**Extract to read**.
Disclosures to Persons Assisting in Your Care or Payment

We may disclose information to individuals involved in your care or in the payment for your care, such as your spouse, other doctors, or an aide. We may also use and disclose health information about a patient’s location, general condition, or death. Generally, we will obtain your verbal agreement before using or disclosing health information in this way, but in emergencies, we may proceed without your agreement.

Appointment Reminders

We may use and disclose medical information to contact you as a reminder that you have an appointment or that you should schedule an appointment.

Treatment Alternatives

We may use and disclose your personal health information to tell you about or recommend possible treatment options, alternatives, or health-related services that may be of interest to you.

Other Uses and Disclosures of Personal Information

We are required to obtain written authorization from you for any other uses and disclosures of medical information other than those described above. If you provide us with such permission, you may revoke that permission, in writing, at any time. If you revoke permission, we will no longer use or disclose personal information about you for the reasons covered by your written authorization, except to the extent we have already relied on your permission.

Individual Rights

  • Right to Request Restrictions: You may ask for restrictions on the ways we use and disclose your information for treatment, payment, and health care operations. We are not required to agree, except where you paid out-of-pocket in full and request that we not disclose that information to your health plan.
  • Right to Confidential Communications: You may request that we communicate with you by alternative means or at alternative locations (e.g., only at work or by mail).
  • Right to Inspect and Copy: Except under certain circumstances, you have the right to inspect and copy medical, billing, and other records used to make decisions about you. We may charge a fee for copying and mailing.
  • Right to Amend: If you believe information in your records is incorrect or incomplete, you may ask us to correct or add missing information. We may deny your request if the information is accurate and complete.
  • Right to Accounting of Disclosures: You have a right to receive a list of certain instances when we have used or disclosed your medical information. Requests more than once every twelve months may incur a fee.
  • Right to a Copy of This Notice: You may ask for a copy of this notice at any time.

To exercise any of your rights, please contact us in writing at:
500 Ala Moana Blvd. Bldg 4, Ste 470, Honolulu, HI 96813. Attn: Privacy Officer
When making a request for amendment, you must state a reason for making the request.

Notification of a Breach of Your Information

We take the security of your health information seriously. If a breach of unsecured protected health information occurs, we will notify you in writing no later than 60 days from the date we discover the breach or as required by law.

  • If fewer than 500 individuals are affected, we will report the breach to the U.S. Department of Health and Human Services (HHS) annually as required by law.

If you have questions about a security incident affecting your health information, please contact our office:

  • By mail: 500 Ala Moana Blvd. Bldg 4 Ste 470 Honolulu, HI 96813
  • By phone: 808-495-0906

Changes to This Notice

We reserve the right to make changes to this notice at any time. We reserve the right to make the revised notice effective for personal health information we have about you as well as any information we receive in the future. In the event there is a material change to this notice, the revised notice will be posted. In addition, you may request a copy of the revised notice at any time.

Complaints/Comments

If you have any complaints concerning our privacy practices, you may contact the Secretary of the Department of Health and Human Services at:

  • 200 Independence Avenue, S.W., Room 509F, HHH building, Washington, D.C. 20201
  • Email: ocrmail@hhs.gov

YOU WILL NOT BE RETALIATED AGAINST OR PENALIZED BY US FOR FILING A COMPLAINT.

To obtain more information concerning this notice, you may contact our clinic:

  • By mail: 500 Ala Moana Blvd. Bldg 4, Ste 470 Honolulu, HI 96813
  • By phone: 808-495-0906

This notice is effective as of March 5, 2025.

**Information given**.

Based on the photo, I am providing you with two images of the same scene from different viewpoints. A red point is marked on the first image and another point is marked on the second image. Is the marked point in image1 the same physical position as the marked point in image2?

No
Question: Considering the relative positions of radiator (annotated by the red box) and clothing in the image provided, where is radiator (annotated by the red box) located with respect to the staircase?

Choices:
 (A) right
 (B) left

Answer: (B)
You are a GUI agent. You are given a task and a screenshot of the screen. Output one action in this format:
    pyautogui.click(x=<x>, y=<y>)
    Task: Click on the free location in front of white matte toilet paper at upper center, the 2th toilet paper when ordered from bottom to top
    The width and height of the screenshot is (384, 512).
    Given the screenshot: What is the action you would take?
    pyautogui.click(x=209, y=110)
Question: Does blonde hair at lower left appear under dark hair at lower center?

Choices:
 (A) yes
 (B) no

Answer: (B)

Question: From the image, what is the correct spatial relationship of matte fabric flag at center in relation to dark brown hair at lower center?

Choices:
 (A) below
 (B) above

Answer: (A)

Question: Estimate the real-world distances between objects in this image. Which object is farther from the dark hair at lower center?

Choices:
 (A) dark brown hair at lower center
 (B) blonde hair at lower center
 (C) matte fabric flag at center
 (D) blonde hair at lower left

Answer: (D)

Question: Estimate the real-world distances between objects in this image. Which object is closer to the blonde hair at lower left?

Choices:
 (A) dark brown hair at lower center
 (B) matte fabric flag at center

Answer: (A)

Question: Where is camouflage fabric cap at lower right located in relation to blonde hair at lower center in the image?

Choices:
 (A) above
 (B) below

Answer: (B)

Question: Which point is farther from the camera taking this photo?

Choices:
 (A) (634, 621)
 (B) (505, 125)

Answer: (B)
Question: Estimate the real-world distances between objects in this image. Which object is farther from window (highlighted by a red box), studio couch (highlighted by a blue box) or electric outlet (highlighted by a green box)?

**Problem details**.
Name every individual right listed under "Individual Rights" in the privacy notice.

**Task response**.
- Right to Request Restrictions
- Right to Confidential Communications
- Right to Inspect and Copy
- Right to Amend
- Right to Accounting of Disclosures
- Right to a Copy of This Notice